Don’t Let the Stereotypes Wear You Down

Bowman had to fight for her place in the male-dominated construction industry over the decades. “It’s been a long ride,” she says. “I ran into a lot of people who would say, ‘Well, you’re a girl, what do you know? How can you know that? What have you got to back it up?’ I had to work twice as hard to prove that I knew the structural strength of a two-by-four versus a two-by-six, and that the designs I was dreaming and talking about, I could draw up, run through the engineer and the architect, and it’d be fine.”

How did she handle all that rampant sexism? “​​Some days, I had to just fight hard,” she says. “I had to learn to work with men in the field and become one of them, and show them I was also the big bee.” Her advice for women entering the construction world: “Don’t confuse respect with bravado.

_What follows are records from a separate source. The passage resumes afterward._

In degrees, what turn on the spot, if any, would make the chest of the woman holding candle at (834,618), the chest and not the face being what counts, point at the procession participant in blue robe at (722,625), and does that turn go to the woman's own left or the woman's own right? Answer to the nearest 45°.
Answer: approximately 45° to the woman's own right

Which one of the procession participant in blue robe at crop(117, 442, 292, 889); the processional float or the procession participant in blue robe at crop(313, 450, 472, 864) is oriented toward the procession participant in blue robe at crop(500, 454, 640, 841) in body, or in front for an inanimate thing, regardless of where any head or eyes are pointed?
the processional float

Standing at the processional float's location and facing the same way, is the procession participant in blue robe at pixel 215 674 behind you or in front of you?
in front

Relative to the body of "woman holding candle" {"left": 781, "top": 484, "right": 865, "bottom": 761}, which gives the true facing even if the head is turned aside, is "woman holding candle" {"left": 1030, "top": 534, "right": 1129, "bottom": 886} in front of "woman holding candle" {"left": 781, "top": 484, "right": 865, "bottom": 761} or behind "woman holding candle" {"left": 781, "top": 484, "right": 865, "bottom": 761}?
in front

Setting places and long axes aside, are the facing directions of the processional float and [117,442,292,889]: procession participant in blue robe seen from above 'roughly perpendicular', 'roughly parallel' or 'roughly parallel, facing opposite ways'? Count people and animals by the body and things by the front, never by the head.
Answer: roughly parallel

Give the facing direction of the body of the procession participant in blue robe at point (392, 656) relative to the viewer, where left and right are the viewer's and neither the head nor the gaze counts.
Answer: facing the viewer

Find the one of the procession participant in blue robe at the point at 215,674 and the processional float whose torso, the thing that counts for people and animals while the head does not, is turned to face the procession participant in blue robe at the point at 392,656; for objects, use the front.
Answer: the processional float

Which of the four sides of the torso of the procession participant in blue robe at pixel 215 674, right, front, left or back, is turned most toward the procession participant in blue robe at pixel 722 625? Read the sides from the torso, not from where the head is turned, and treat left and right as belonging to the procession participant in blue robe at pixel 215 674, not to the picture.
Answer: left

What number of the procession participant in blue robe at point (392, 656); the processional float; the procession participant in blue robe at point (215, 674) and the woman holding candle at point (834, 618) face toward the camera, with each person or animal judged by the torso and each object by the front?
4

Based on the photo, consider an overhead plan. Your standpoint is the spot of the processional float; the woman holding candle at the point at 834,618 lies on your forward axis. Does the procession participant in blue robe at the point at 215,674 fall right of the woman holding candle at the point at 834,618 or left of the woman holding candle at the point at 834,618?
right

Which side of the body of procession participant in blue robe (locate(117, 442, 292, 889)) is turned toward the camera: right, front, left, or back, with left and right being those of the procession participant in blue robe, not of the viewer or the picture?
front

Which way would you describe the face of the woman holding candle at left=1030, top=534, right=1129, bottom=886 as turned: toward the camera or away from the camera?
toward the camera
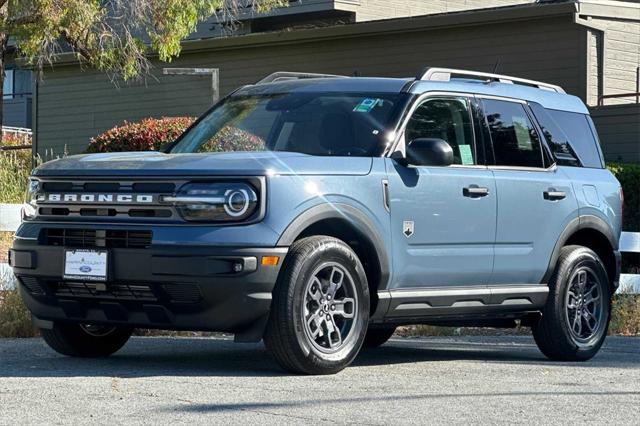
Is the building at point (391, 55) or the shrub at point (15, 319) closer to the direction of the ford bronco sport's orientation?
the shrub

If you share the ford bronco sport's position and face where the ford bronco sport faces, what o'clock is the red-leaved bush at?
The red-leaved bush is roughly at 4 o'clock from the ford bronco sport.

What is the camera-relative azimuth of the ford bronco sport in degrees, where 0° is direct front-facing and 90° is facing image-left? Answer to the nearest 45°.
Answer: approximately 45°

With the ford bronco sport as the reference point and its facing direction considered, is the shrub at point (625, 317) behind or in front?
behind

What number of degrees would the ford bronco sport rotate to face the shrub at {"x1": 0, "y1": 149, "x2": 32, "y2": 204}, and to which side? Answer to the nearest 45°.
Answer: approximately 90° to its right

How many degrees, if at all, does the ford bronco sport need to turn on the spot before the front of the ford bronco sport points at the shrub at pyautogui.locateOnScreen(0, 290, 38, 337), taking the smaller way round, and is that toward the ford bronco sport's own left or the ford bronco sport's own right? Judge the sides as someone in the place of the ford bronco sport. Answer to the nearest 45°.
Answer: approximately 90° to the ford bronco sport's own right

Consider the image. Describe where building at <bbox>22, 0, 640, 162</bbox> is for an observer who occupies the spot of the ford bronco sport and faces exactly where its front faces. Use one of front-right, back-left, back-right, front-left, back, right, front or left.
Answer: back-right

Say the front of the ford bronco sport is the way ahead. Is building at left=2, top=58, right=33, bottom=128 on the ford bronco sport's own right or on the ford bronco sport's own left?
on the ford bronco sport's own right

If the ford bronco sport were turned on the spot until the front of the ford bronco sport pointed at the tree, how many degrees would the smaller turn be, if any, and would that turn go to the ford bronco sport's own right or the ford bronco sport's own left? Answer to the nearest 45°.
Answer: approximately 135° to the ford bronco sport's own right
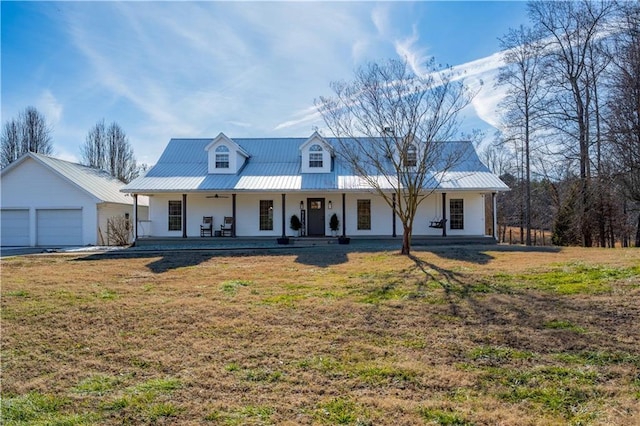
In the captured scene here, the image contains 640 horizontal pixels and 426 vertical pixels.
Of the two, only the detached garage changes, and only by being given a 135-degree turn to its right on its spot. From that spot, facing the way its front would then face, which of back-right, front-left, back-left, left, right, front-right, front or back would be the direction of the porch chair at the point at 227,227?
back

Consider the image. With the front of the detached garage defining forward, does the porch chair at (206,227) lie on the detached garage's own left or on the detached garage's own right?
on the detached garage's own left

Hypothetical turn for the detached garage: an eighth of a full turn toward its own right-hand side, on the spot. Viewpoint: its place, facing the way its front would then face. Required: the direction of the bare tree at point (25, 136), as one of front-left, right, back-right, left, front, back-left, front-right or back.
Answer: back-right

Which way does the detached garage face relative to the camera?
toward the camera

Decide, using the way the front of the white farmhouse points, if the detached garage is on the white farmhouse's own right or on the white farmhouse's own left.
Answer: on the white farmhouse's own right

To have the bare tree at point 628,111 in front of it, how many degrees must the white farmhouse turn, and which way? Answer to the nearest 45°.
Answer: approximately 45° to its left

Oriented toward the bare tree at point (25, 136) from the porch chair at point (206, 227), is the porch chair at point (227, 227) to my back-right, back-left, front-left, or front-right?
back-right

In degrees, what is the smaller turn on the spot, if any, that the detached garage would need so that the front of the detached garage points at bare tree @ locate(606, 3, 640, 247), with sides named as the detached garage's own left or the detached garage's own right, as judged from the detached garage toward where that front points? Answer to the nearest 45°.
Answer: approximately 45° to the detached garage's own left

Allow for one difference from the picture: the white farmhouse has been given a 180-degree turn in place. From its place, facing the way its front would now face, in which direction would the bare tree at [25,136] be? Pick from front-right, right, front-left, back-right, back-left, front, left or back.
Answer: front-left

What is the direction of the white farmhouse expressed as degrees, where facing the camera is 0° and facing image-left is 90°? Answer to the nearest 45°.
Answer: approximately 0°

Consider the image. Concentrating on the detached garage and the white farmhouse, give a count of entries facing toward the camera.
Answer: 2
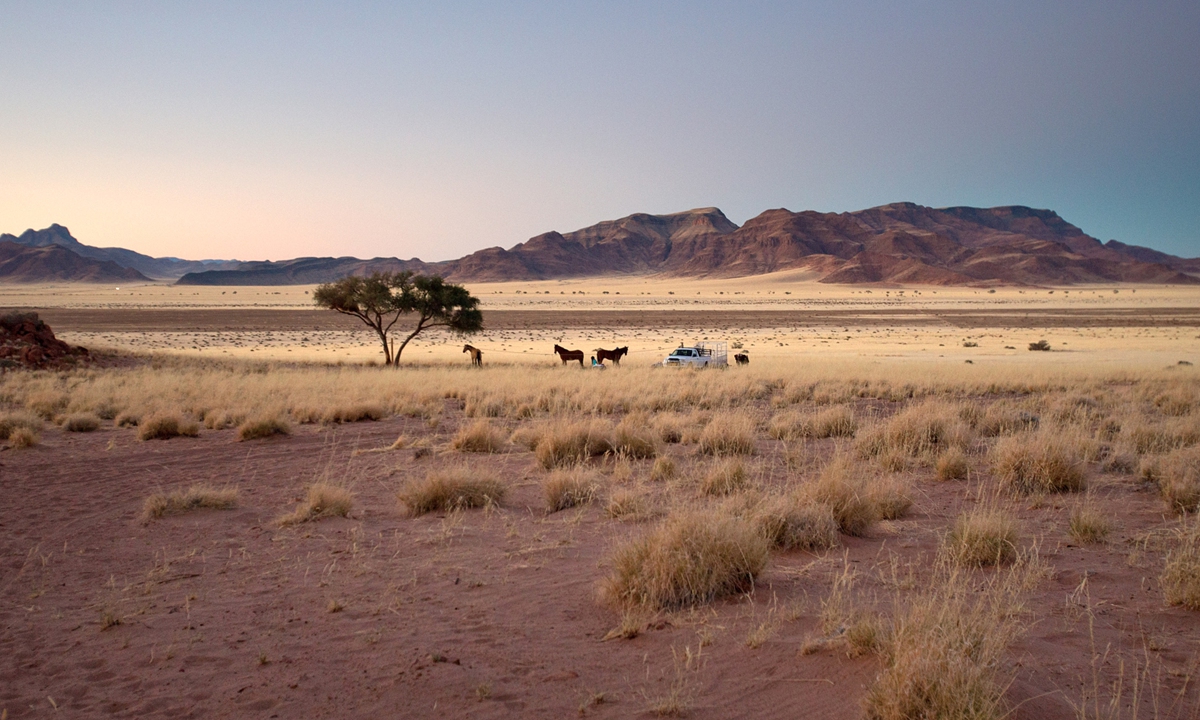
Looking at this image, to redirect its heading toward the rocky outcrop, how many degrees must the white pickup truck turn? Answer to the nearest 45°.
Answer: approximately 45° to its right

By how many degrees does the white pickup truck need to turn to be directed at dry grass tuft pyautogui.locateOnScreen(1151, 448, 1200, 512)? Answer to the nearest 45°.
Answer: approximately 45° to its left

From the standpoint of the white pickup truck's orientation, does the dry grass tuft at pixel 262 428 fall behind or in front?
in front

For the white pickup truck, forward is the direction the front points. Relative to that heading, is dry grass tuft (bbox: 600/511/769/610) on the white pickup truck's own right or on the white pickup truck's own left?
on the white pickup truck's own left

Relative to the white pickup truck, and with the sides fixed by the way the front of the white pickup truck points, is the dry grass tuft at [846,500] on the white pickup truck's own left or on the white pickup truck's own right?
on the white pickup truck's own left

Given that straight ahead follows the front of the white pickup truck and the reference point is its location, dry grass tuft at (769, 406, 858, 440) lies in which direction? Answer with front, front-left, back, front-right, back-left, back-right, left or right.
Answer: front-left

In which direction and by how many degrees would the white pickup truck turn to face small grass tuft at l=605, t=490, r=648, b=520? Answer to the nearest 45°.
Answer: approximately 45° to its left

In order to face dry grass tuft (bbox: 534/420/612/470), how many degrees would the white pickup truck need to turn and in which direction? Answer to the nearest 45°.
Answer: approximately 45° to its left

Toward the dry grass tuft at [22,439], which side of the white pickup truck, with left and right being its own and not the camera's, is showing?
front

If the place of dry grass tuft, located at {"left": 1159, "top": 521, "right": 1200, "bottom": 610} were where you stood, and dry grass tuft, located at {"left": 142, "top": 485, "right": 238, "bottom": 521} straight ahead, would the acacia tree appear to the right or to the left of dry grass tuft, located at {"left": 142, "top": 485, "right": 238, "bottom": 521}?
right

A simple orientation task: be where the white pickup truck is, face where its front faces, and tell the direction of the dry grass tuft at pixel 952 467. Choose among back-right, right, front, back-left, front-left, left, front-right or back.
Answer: front-left

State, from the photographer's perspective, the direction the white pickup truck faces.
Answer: facing the viewer and to the left of the viewer
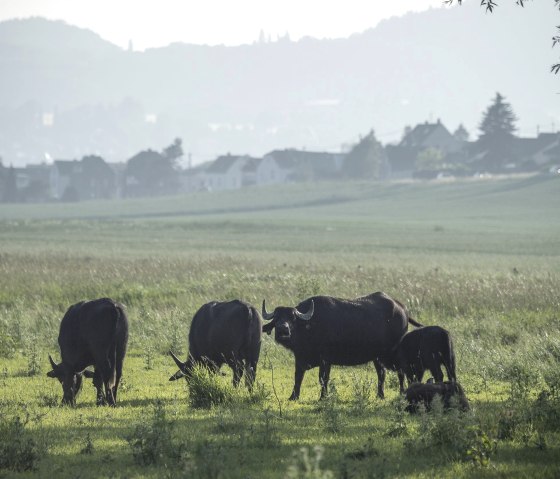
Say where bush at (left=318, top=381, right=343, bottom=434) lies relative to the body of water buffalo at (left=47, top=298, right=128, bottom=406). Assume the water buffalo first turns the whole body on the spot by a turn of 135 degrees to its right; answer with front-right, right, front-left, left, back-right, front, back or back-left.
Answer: front-right

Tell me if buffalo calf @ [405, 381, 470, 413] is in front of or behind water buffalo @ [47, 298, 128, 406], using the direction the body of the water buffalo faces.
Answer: behind

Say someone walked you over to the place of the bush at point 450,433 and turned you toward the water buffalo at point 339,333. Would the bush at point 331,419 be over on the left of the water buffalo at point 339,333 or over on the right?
left

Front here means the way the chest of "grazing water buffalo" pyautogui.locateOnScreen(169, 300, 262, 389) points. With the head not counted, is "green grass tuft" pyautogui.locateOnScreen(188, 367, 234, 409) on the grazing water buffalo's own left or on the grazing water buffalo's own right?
on the grazing water buffalo's own left

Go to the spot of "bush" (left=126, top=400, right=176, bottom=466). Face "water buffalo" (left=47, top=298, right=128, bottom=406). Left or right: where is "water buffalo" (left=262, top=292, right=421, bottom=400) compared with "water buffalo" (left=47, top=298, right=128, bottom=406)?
right

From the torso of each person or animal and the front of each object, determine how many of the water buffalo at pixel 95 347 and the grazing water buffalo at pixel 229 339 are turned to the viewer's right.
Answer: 0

You know what you know. Do what you do. Don’t back down or second-guess yourself. The minute you back down or second-guess, it’s over.”

Put People Behind the Numbers 

Even numbers-driven construction estimators can benefit from meeting clients and vendors in person. “I take a cup of coffee to instill person-to-person contact with most people I work with,” Bowman says. She sees this as vital to getting her work done right. ​​”Walking in with my printed estimate form and interacting with my vendors over a cup of coffee has helped immensely,” she says. 

As for clients, Bowman has learned to “put the power in [their] hands,” she says. “Probably the biggest advice I can give somebody when they’re going to put an estimate together is to breathe. It’s not personal for you. It’s a job. Empower the client but keep your boundaries, and breathe. For you, it’s not personal. For them, it is.”